Aufarbeitung von Mannheims Kolonialgeschichte
Im „Mannheimer Intelligenzblatt“ vom 27. April 1837 wurde eine „merkwürdige Seltenheit“ angekündigt. In einem Wagen sollten „Naturseltenheiten“ aus anderen Welten präsentiert werden. Ein Afrikaner mit „muskulösem Körperbau und anderen Eigentümlichkeiten“ wurde als Ausstellungsstück durch das Land gekarrt und schaulustigen Menschen vorgeführt. 1907 zum Stadtjubiläum gab es dann das „Abessiner-Dorf“ als Attraktion in der Augusta-Anlage. 70 Frauen und Männer aus Nordostafrika waren „Ausstellungsstücke”, die man gegen Eintritt besichtigen konnte.
Nun könnte man meinen, dass dieser unerträgliche Rassismus in Folge des Kolonialismus der Vergangenheit angehört und in der Mottenkiste der Geschichte vergraben werden sollte, aber nur wer die Vergangenheit kennt, kann Gegenwart verstehen und Zukunft gestalten. Darum ist es wichtig, dass auch Mannheim auf diesen „kolonialen“ Teil seiner Geschichte zurückblickt, dessen Protagonisten noch bis vor wenigen Jahrzehnten geehrt worden sind.
Nehmen wir als Beispiele die nach Kolonialisten benannten Straßen auf der Rheinau, deren Umbenennung bevorsteht, die Sarotti-Figur im Capitol oder die Ehrung von Theodor Seitz in Seckenheim. Dieser wurde noch zu Lebzeiten 1946 als Ehrenbürger gewürdigt. Eine Gedenktafel in der Hauptstraße 80 ehrt den 1949 verstorbenen Kolonialbeamten und Ehrenpräsidenten der „Deutschen Kolonialgesellschaft“. Die Tafel wurde 1962 auf Wunsch „bestimmter Kreise der Seckenheimer Bürgerschaft“angebracht. Man ehrte ihn als „verdienstvollen Pionier auf afrikanischem Boden” und befürchtete, dass sein Wirken als gutes Beispiel eines Menschen in Vergessenheit geraten könnte.
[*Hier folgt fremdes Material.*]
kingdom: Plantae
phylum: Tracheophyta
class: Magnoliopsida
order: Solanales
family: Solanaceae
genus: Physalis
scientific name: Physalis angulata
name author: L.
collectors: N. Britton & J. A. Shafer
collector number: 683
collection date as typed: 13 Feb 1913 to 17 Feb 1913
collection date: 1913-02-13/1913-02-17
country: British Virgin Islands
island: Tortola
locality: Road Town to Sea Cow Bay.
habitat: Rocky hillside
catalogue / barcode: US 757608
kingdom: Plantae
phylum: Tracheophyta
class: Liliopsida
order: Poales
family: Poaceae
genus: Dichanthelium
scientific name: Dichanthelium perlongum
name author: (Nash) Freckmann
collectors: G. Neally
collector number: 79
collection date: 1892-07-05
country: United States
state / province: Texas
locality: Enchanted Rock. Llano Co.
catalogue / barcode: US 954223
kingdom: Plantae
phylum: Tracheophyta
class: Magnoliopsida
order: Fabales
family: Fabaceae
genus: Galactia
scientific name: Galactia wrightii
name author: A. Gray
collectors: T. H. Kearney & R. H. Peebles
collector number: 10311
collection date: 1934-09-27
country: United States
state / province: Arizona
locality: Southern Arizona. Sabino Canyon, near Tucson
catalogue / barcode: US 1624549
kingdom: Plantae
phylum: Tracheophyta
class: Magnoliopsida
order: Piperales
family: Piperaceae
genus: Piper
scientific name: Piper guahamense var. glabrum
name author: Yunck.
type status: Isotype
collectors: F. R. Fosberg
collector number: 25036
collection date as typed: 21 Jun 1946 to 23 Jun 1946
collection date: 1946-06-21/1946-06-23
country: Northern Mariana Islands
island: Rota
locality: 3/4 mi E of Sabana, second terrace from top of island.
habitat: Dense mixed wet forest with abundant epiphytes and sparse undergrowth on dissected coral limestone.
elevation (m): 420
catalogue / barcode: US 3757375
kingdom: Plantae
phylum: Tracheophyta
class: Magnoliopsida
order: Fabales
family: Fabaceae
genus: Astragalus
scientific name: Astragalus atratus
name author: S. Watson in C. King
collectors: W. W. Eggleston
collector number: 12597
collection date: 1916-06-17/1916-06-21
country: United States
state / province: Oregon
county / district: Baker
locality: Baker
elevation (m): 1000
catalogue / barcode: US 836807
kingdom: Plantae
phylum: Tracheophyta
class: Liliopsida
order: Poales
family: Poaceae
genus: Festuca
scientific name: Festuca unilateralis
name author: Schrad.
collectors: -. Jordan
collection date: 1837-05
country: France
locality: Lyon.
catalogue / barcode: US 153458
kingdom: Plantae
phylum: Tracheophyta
Hier ein paar Beispiele seiner „guten Taten“: Während seiner Amtszeit als Kolonialbeamter in Kamerun erwirkte er eine Steuer, die dort jeden Mann zu 30 Tagen Arbeit pro Jahr verpflichtete. Er verdoppelte die Anzahl der Bestrafungen durch körperliche Züchtigung. Menschen wurden zwangsweise umgesiedelt und man missbrauchte sie als billige Arbeitskräfte. Diese Seite des hochgelobten Seckenheimer Ehrenbürgers Theodor Seitz kam bisher kaum zur Sprache und sollte nun endlich zu einer Entehrung führen. Sich mit der Geschichte Mannheims zu beschäftigen, muss auch und gerade die dunklen Seiten ans Licht bringen. Das Buch „Imperiale Weitläufigkeit und ihre Inszenierungen“ tut dies und ist unser Lesetipp für alle, die den Blick auf Mannheims koloniale Vergangenheit schärfen wollen.